Roberta Wagner, Kathy Webber, Christy Calf Boss Ribs, James Evans, Dr. Clark Fultz and Dr. Ken Crawford make up the staff at the Southern Piegan Health Center in Browning. Besides its gymnasium, the facility also houses a small family clinic.

It was back in 2000 when the Southern Piegan Diabetes Program added a gymnasium onto its facility in downtown Browning, and many people still think the same program operates there. But in 2016 it changed into the Southern Piegan Health Center (SPHC), which transformed it into a clinic, with the gym providing therapy for its patients.

“It’s a small family clinic,” said Dr. Clark Fultz, one of two doctors on-site. ”We have four providers – two doctors and two nurse practitioners.” Dr. Fultz shares medical responsibilities with Dr. Ken Crawford, Medical Director at SPHC. 

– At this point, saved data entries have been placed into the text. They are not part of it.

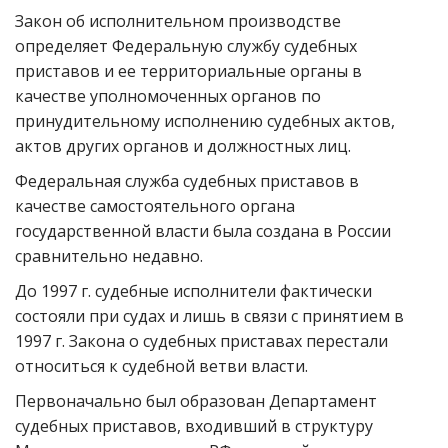
Закон об исполнительном производстве
определяет Федеральную службу судебных
приставов и ее территориальные органы в
качестве уполномоченных органов по
принудительному исполнению судебных актов,
актов других органов и должностных лиц.
Федеральная служба судебных приставов в
качестве самостоятельного органа
государственной власти была создана в России
сравнительно недавно.
До 1997 г. судебные исполнители фактически
состояли при судах и лишь в связи с принятием в
1997 г. Закона о судебных приставах перестали
относиться к судебной ветви власти.
Первоначально был образован Департамент
судебных приставов, входивший в структуру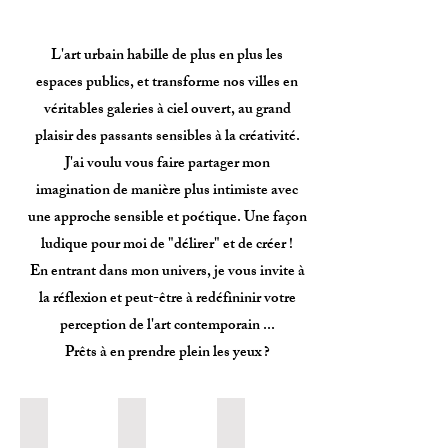
L'art urbain habille de plus en plus les
espaces publics, et transforme nos villes en
véritables galeries à ciel ouvert, au grand
plaisir des passants sensibles à la créativité.
J'ai voulu vous faire partager mon
imagination de manière plus intimiste avec
une approche sensible et poétique. Une façon
ludique pour moi de "délirer" et de créer !
En entrant dans mon univers, je vous invite à
la réflexion et peut-être à redéfininir votre
perception de l'art contemporain ...
Prêts à en prendre plein les yeux ?
Graffitis
Graffs
Tags
2023
2023
2023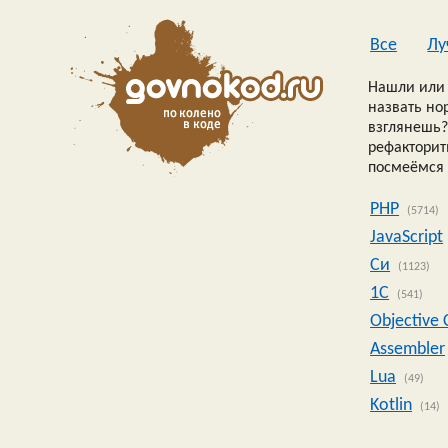
Все
Лу
Нашли или 
назвать но
взглянешь?
рефакторить
посмеёмся 
PHP
(5714)
JavaScript
Си
(1123)
1C
(541)
Objective 
Assembler
Lua
(49)
Kotlin
(14)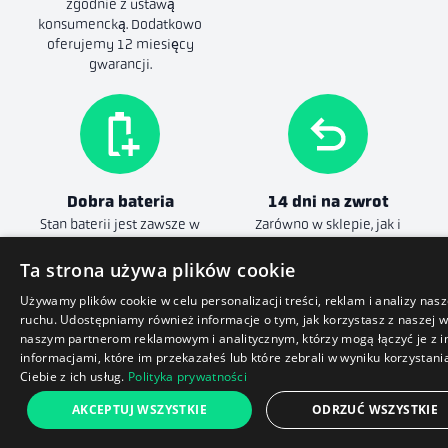
zgodnie z ustawą
konsumencką. Dodatkowo
oferujemy 12 miesięcy
gwarancji.
Dobra bateria
14 dni na zwrot
Stan baterii jest zawsze w
Zarówno w sklepie, jak i
dobrym stanie.
online.
Pełne warunki
Ta strona używa plików cookie
Używamy plików cookie w celu personalizacji treści, reklam i analizy nas
ruchu. Udostępniamy również informacje o tym, jak korzystasz z naszej w
naszym partnerom reklamowym i analitycznym, którzy mogą łączyć je z 
informacjami, które im przekazałeś lub które zebrali w wyniku korzystani
Ciebie z ich usług.
Polityka prywatności
649 zł
AKCEPTUJ WSZYSTKIE
ODRZUĆ WSZYSTKIE
Dodaj do koszyka
Tak mówią nasi klienci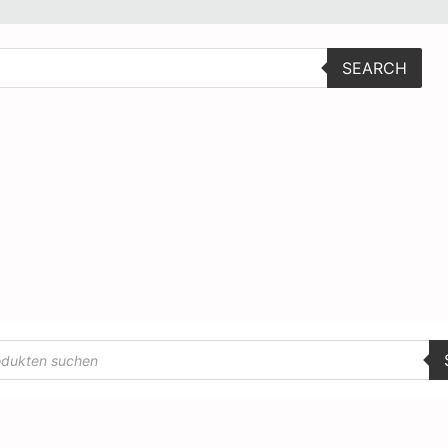
SEARCH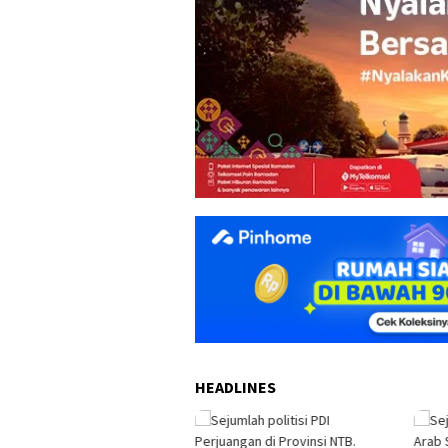
HEADLINES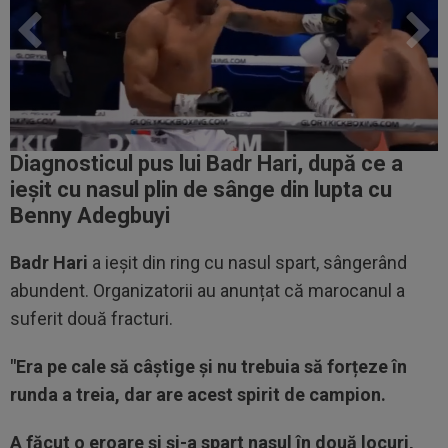
Diagnosticul pus lui Badr Hari, după ce a
ieșit cu nasul plin de sânge din lupta cu
Benny Adegbuyi
Badr Hari
a ieșit din ring cu nasul spart, sângerând
abundent. Organizatorii au anunțat că marocanul a
suferit două fracturi.
"Era pe cale să câștige și nu trebuia să forțeze în
runda a treia, dar are acest spirit de campion.
A făcut o eroare și și-a spart nasul în două locuri,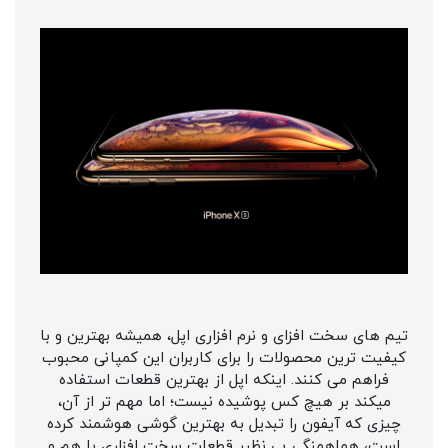
تیم های سخت افزای و نرم افزاری اپل، همیشه بهترین و با
کیفیت ترین محصولات را برای کاربران این کمپانی محبوب
فراهم می کنند. اینکه اپل از بهترین قطعات استفاده
میکند بر هیچ کس پوشیده نیست؛ اما مهم تر از آن،
چیزی که آیفون را تبدیل به بهترین گوشی هوشمند کرده
است، هماهمنگی بی نظیر قطعات سخت افزاری با هم و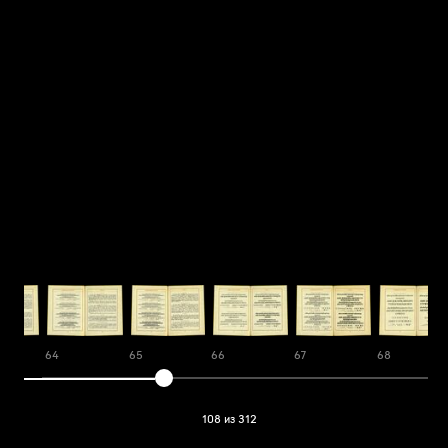
64
65
66
67
68
108 из 312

It is a tribally owned clinic, separate from the Indian Health Service, which gives it more flexibility in offering services. “We want to let people know that there’s a clinic here, a complete family clinic. They can come here and be seen, and unlike IHS we can see anybody,” Dr. Fultz said.

The clinic at Southern Piegan was the first to be introduced to Blackfeet Country, and now there are two more, one near Vina Chattin School and the other in Heart Butte.

“One of the first prescriptions we recommend is lifestyle change,” Dr. Fultz said. “That’s diet and exercise. It means a change in diet and exercise, but people have to want to change.”

“The doctors refer clients to us, and we take them to the gym to start an exercise program with nationally certified fitness training,” said James Evans, director of the gymnasium. “We do exercise, fitness and elder aerobics in the community, and we work closely with the school district through the Blackfeet Diabetes Prevention Program. Now we got a new grant for more classes and certified lifestyle trainers.”

 “Most of the people we see are required to get employment,” said Dr. Crawford, “something productive in their lives, through close follow up. They tell us, ‘I got a job today’ so we know.”

Dr. Crawford said the program has landed a suicide/mental health grant to develop a mental health department, as well as hiring a pair of clinical psychologists.

Besides the clinic and gym, SPHC does outreach to the community with several events throughout the year. 

With the New Year upon us, folks are getting ready for the Rez Meltdown 2020. Signup began on Jan. 15 for the contest, and folks can sign up during regular gym hours. There is a $20 buy-in, and folks will pay $1 for every pound gained. Men and women compete in separate categories, with the winner taking all in each category. There is a $5 late fee for missed weigh-ins, and the final weigh-in day will be April 8 before 4 p.m. The winners will be announced at 4:30, and they will be determined according to the fat pounds lost.

Plans are also in the works to create a Winter Triathlon.

Every day at SPHC is busy, but folks can come to the gym anytime to exercise. The fee schedule for gym time runs $50 for three months, or $25 for one month, $10 for a week or $5 per day. “Anybody can utilize it, and all the money goes back to the gym,” Evans noted. The gym is open from 6 a.m. to 8 p.m., Monday through Thursday, and from 6 a.m. to 6 p.m. on Fridays.

The clinic is open from 8 a.m. to 5 p.m., Monday through Friday.